Question
Realty Incorporated owns apartments in Chicago, IL. On December 31, 2019, their following unadjusted account balances were: - Cash $4,600 - Rent Receivable $32,500 -
Realty Incorporated owns apartments in Chicago, IL. On December 31, 2019, their following unadjusted account balances were:
- Cash $4,600
- Rent Receivable $32,500
- Prepaid Insurance $60,000
- Land $274,000
- Buildings $4,560,000
- Accounts Payable $57,600
- Notes Payable (Long Term) $2,000,000
- Common Stock $1,500, 000
- Retained Earnings, 12/31/2019 $71,712
- Accumulated Depreciation (Buildings) $1,224,988
- Intangible Assets $26,100
The following information needs to be accounted for in adjusting the entries before the information can be included on the balance sheet:
a. $3,800 of apartment rent is unrecorded in the year-end data above *rent receivables* and needs to be accounted for.
b. An audit of supplies reveals that $1,400 are unused and on-hand *have not been recorded* on December 31 and need to be accounted for.
c. Examination of the Prepaid Insurance reveals that $12,000 was accounted for in 2018 and was not applicable for this year. d.
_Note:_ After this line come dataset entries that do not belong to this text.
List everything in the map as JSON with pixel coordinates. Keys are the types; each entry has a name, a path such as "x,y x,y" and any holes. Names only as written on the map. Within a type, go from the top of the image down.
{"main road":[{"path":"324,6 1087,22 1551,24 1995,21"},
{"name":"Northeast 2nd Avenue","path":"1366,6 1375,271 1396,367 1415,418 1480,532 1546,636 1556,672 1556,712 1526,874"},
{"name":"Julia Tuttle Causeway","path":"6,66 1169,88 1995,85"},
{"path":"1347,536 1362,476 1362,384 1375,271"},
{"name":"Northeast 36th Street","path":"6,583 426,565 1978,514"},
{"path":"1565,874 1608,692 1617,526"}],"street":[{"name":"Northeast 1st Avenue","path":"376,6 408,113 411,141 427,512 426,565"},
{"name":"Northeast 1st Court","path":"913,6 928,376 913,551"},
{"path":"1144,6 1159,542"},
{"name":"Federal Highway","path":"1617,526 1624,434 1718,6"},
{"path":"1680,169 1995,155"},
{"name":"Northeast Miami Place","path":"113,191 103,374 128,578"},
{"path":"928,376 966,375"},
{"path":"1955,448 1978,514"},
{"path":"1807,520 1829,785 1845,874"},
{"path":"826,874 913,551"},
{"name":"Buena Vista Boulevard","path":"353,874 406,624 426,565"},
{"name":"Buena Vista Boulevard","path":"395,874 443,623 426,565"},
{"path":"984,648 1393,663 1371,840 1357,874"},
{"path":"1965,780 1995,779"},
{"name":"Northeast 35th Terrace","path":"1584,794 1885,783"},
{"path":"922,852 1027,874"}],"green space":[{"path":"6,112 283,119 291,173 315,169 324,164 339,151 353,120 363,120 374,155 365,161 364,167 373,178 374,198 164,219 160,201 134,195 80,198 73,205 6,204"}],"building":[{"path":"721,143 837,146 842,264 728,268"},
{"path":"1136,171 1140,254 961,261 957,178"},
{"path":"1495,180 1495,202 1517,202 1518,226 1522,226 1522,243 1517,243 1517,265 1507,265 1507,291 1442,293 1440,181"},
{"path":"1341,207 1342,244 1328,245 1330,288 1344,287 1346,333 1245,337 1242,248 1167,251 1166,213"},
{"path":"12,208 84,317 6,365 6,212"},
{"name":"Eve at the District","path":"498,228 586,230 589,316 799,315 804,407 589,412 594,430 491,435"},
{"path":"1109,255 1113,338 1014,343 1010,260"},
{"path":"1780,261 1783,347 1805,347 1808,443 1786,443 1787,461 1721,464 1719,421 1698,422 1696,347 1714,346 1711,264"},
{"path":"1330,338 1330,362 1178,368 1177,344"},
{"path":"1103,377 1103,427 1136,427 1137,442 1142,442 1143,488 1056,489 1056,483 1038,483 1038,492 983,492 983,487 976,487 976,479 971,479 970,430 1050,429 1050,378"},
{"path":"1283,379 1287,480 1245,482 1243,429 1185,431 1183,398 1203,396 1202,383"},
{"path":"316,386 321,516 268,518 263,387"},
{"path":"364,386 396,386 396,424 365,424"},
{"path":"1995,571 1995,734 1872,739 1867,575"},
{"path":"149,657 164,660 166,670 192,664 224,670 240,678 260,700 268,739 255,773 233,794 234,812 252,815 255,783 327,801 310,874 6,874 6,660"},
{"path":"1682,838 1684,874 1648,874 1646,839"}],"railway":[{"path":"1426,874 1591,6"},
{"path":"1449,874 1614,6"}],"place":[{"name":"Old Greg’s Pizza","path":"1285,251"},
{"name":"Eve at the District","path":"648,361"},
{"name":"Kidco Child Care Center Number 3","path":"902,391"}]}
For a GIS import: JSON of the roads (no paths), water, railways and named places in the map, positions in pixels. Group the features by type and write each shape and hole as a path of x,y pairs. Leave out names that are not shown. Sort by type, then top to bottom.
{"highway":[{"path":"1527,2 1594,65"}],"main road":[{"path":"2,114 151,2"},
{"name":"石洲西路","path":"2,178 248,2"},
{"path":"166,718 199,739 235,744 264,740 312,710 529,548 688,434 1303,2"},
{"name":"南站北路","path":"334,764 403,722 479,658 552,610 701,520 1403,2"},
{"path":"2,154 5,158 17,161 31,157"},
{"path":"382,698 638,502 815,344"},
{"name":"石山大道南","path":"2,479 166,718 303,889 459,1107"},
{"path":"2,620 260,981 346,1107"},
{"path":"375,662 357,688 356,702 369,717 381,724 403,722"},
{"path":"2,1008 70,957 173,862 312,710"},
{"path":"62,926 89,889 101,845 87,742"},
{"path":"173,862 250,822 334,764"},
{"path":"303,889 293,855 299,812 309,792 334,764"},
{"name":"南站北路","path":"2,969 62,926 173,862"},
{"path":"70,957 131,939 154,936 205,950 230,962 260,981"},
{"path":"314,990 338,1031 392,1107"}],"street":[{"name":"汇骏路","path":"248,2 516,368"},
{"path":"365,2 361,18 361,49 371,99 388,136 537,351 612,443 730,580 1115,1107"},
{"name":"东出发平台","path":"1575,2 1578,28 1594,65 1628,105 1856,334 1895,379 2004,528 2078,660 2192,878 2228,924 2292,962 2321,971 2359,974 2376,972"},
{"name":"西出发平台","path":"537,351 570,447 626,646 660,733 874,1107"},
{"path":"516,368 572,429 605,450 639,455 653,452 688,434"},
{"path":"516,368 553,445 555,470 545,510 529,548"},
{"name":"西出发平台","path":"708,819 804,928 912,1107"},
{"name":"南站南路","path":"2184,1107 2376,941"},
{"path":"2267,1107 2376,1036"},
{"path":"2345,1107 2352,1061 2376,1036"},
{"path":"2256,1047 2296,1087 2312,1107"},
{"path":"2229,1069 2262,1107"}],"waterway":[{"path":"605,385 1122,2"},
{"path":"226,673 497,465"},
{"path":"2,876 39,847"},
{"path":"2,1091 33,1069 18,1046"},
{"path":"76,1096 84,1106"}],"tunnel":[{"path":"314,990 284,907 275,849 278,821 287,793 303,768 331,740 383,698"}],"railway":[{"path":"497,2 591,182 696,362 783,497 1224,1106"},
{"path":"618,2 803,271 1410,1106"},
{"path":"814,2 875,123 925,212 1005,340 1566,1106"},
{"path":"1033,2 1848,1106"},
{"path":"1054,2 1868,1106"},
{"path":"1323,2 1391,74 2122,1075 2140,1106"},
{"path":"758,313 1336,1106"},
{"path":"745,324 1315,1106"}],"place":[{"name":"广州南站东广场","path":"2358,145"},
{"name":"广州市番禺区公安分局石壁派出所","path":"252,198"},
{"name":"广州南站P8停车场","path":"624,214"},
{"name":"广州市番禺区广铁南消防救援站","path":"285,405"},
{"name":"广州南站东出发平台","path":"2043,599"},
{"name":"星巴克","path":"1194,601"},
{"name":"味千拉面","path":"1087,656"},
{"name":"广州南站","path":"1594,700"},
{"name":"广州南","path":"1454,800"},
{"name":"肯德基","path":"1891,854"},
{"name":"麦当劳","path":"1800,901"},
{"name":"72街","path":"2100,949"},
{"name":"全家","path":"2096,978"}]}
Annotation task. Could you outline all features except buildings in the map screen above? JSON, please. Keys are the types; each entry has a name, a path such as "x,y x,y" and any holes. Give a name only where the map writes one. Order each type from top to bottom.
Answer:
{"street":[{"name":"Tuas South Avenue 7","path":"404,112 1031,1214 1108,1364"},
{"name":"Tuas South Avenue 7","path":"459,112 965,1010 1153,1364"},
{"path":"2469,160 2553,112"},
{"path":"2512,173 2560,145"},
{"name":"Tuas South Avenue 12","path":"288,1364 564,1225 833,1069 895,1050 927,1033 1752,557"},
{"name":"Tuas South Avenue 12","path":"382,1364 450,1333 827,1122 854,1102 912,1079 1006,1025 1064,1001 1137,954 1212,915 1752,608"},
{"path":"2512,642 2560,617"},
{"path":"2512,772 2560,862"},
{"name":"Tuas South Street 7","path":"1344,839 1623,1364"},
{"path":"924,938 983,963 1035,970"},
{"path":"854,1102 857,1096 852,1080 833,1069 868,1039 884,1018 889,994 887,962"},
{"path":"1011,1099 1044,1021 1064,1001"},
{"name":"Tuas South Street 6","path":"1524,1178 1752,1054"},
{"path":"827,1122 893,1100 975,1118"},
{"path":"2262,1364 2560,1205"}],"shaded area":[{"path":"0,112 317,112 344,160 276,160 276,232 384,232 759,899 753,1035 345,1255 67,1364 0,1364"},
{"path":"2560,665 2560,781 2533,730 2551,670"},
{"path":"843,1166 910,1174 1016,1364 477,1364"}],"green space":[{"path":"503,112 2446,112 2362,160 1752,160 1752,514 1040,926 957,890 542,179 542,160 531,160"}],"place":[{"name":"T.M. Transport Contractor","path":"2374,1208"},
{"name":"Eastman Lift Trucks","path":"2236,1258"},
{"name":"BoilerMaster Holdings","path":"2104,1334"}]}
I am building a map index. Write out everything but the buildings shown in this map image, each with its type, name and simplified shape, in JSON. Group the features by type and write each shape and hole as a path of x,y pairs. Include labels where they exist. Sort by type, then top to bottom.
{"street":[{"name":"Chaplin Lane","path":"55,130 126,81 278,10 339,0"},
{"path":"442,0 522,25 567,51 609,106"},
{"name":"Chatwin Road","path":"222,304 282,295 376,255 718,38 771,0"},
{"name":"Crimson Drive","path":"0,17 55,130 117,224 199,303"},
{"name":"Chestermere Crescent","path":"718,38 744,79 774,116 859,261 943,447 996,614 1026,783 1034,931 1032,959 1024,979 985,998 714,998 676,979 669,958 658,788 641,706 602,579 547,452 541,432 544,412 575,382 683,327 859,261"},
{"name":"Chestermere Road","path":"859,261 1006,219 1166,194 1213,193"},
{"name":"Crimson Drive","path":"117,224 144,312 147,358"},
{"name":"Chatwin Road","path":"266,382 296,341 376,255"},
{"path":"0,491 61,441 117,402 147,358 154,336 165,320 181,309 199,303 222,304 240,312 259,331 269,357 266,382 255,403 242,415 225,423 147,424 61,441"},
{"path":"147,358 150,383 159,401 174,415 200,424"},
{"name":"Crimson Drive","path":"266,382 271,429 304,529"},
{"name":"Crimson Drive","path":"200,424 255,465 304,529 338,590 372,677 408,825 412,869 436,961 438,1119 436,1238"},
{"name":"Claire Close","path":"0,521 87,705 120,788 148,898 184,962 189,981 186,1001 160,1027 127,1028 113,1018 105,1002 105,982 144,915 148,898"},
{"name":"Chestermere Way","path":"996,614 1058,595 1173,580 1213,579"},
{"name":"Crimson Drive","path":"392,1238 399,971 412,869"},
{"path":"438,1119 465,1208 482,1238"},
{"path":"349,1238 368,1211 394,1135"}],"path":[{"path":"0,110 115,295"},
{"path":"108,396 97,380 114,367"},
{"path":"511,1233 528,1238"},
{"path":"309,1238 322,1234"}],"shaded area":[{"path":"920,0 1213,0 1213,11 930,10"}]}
Wages in the amount of $6,100 are unpaid as of December 31 and need to be accounted for.
e. 9% interest *interest payable* is unpaid and owed on half of the notes payable as of December 31 and needs to be accounted for.
1) Create a balance sheet for Realty Incorporated for December 31, 2019.
- Please if you subtract or add values to get an answer for a spot on the balance sheet please include what you subtracted so I can understand what is going on and learn the steps.